A series of wind tunnel tests revealed the unusual engine inlet positioning for NASA’s supersonic X-plane meets the performance goals for the Lockheed Martin-designed aircraft, a NASA Glenn Research Center aeronautics engineer says.
The quiet supersonic transport (QueSST) X-plane demonstrator will begin a series of flight tests in 2020 with an inlet placed atop the fuselage and behind the cockpit, a rare configuration for a supersonic aircraft not seen since early 1950s designs, such as the Douglas X-3 Stiletto and Convair F2Y Sea Dart.
The unusual engine placement is driven by the purpose of the QueSST demonstrator, explains Ray Castner, a NASA Glenn engineer, speaking at the Experimental Aircraft Association’s annual event in Oshkosh, Wisconsin on 25 July.
NASA is funding the flight demonstration to evaluate how boom-shaping techniques developed after decades of research affect how humans perceive the acoustic disruption caused by breaking the sound barrier. NASA will present the data to the US Federal Aviation Administration by the mid-2020s, with the hope of persuading the agency to modify or eliminate a half-century-old ban on supersonic flight by civilian aircraft over populated areas.
“Most supersonic aircraft have the engines near the front on the nose or underneath in the clean air flow,” Castner says. “We now have our engine up top and that’s for boom-shielding. That way, the disturbance from the engine goes up, and does not propagate down to the ground and contributes to boom signature.”

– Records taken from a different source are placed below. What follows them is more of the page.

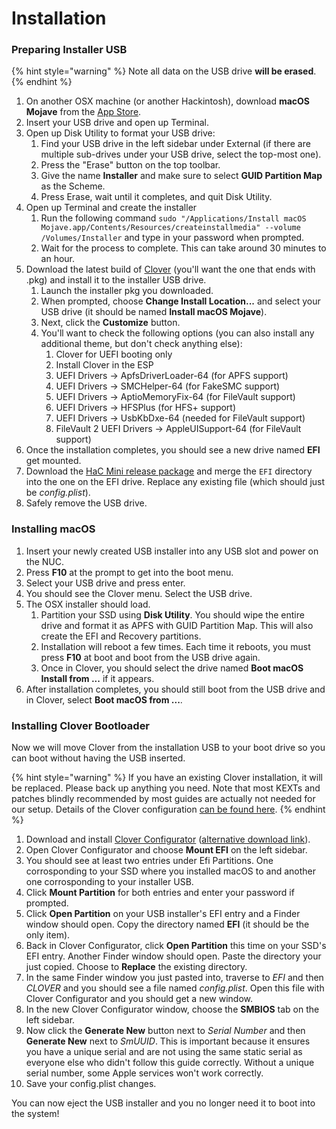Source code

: # Installation

### Preparing Installer USB

{% hint style="warning" %}
Note all data on the USB drive **will be erased**.
{% endhint %}

1. On another OSX machine \(or another Hackintosh\), download **macOS Mojave** from the [App Store](https://apps.apple.com/us/app/macos-mojave/id1398502828).
2. Insert your USB drive and open up Terminal.
3. Open up Disk Utility to format your USB drive:
   1. Find your USB drive in the left sidebar under External \(if there are multiple sub-drives under your USB drive, select the top-most one\).
   2. Press the "Erase" button on the top toolbar.
   3. Give the name **Installer** and make sure to select **GUID Partition Map** as the Scheme.
   4. Press Erase, wait until it completes, and quit Disk Utility.
4. Open up Terminal and create the installer
   1. Run the following command `sudo "/Applications/Install macOS Mojave.app/Contents/Resources/createinstallmedia" --volume /Volumes/Installer` and type in your password when prompted.
   2. Wait for the process to complete. This can take around 30 minutes to an hour.
5. Download the latest build of [Clover](https://cloverdb.com) \(you'll want the one that ends with .pkg\) and install it to the installer USB drive.
   1. Launch the installer pkg you downloaded.
   2. When prompted, choose **Change Install Location...** and select your USB drive \(it should be named **Install macOS Mojave**\).
   3. Next, click the **Customize** button.
   4. You'll want to check the following options \(you can also install any additional theme, but don't check anything else\):
      1. Clover for UEFI booting only
      2. Install Clover in the ESP
      3. UEFI Drivers -&gt; ApfsDriverLoader-64 \(for APFS support\)
      4. UEFI Drivers -&gt; SMCHelper-64 \(for FakeSMC support\)
      5. UEFI Drivers -&gt; AptioMemoryFix-64 \(for FileVault support\)
      6. UEFI Drivers -&gt; HFSPlus \(for HFS+ support\)
      7. UEFI Drivers -&gt; UsbKbDxe-64 \(needed for FileVault support\)
      8. FileVault 2 UEFI Drivers -&gt; AppleUISupport-64 \(for FileVault support\)
6. Once the installation completes, you should see a new drive named **EFI** get mounted.
7. Download the [HaC Mini release package](https://github.com/osy/HaC-Mini/releases) and merge the `EFI` directory into the one on the EFI drive. Replace any existing file \(which should just be _config.plist_\).
8. Safely remove the USB drive.

### Installing macOS

1. Insert your newly created USB installer into any USB slot and power on the NUC.
2. Press **F10** at the prompt to get into the boot menu.
3. Select your USB drive and press enter.
4. You should see the Clover menu. Select the USB drive.
5. The OSX installer should load.
   1. Partition your SSD using **Disk Utility**. You should wipe the entire drive and format it as APFS with GUID Partition Map. This will also create the EFI and Recovery partitions.
   2. Installation will reboot a few times. Each time it reboots, you must press **F10** at boot and boot from the USB drive again.
   3. Once in Clover, you should select the drive named **Boot macOS Install from ...** if it appears.
6. After installation completes, you should still boot from the USB drive and in Clover, select **Boot macOS from ...**.

### Installing Clover Bootloader

Now we will move Clover from the installation USB to your boot drive so you can boot without having the USB inserted.

{% hint style="warning" %}
If you have an existing Clover installation, it will be replaced. Please back up anything you need. Note that most KEXTs and patches blindly recommended by most guides are actually not needed for our setup. Details of the Clover configuration [can be found here](clover-settings-annotated.md).
{% endhint %}

1. Download and install [Clover Configurator](https://mackie100projects.altervista.org/download-clover-configurator/) \([alternative download link](https://www.macupdate.com/app/mac/61090/clover-configurator)\).
2. Open Clover Configurator and choose **Mount EFI** on the left sidebar.
3. You should see at least two entries under Efi Partitions. One corrosponding to your SSD where you installed macOS to and another one corrosponding to your installer USB.
4. Click **Mount Partition** for both entries and enter your password if prompted.
5. Click **Open Partition** on your USB installer's EFI entry and a Finder window should open. Copy the directory named **EFI** \(it should be the only item\).
6. Back in Clover Configurator, click **Open Partition** this time on your SSD's EFI entry. Another Finder window should open. Paste the directory your just copied. Choose to **Replace** the existing directory.
7. In the same Finder window you just pasted into, traverse to _EFI_ and then _CLOVER_ and you should see a file named _config.plist_. Open this file with Clover Configurator and you should get a new window.
8. In the new Clover Configurator window, choose the **SMBIOS** tab on the left sidebar.
9. Now click the **Generate New** button next to _Serial Number_ and then **Generate New** next to _SmUUID_. This is important because it ensures you have a unique serial and are not using the same static serial as everyone else who didn't follow this guide correctly. Without a unique serial number, some Apple services won't work correctly.
10. Save your config.plist changes.

You can now eject the USB installer and you no longer need it to boot into the system!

NASA’s Glenn Research Center in Cleveland, Ohio, performed 73h of testing of a model of the X-plane in the facililty’s 8ft X 6ft wind tunnel, the first such laboratory tests of such an engine inlet position for a supersonic aircraft of which the agency is aware.
The result satisfied NASA’s engineers that the X-plane’s unique inlet position will work.
“This inlet is actually more efficient than I thought it would be,” Castner says. “It was about 96-98% efficient, so that’s pretty good.”
Although the positioning was different, the nature of the NASA’s QueSST demonstration allowed Lockheed to use a relatively simple inlet design. NASA plans to have the aircraft take-off, make two passes over a city at Mach 1.4, then land. The design includes a diverterless bump to steer boundary layer airflow away from the inlet, but requires no moving pieces required for supersonic aircraft designed to cruise at higher speeds.
“It’s a [sonic] boom demonstrator. It’s not an inlet demonstrator. There is a higher performing inlet that we could have chosen, but a lot of those inlets have moveable parts,” Castner says.
NASA’s concerns about boundary layer flow over the top of the fuselage with the inlet’s placement drove other design decisions, he adds. After Lockheed completed the preliminary design, NASA released an image of the demonstrator with six vortex generators set between the cockpit canopy and the engine inlet. Lockheed placed the vortex generators there to energise the boundary layer flow and prevent the inlet from ingesting that relatively stagnant air, he says.
The Glenn wind tunnel also performed aerodynamic tests of the X-plane model in more than 40 different configurations.
The design is shaped to the reduce the sonic boom disruption to 75db on the ground, compared to 105db for the British Aerospace/Aerospatiale Concorde. That design goal drives the designers to extend the length of the nose almost absurdly. The extra length of the nose reduces the pilot’s forward visibility, so NASA is installing an external vision system (XVS) for the pilot to see straight ahead. Canard surfaces placed just forward of the cockpit to help shape the position of the supersonic shockwave, Castner says.
The aircraft also features small surfaces on the vertical stabilizer that form miniature T-tail: “It’s only job is boom-shaping,” Castner says. “It contributes to the low sonic boom signature.”
NASA plans to release a solicitation to industry for contractors to build the Lockheed X-plane design starting in Fiscal 2018.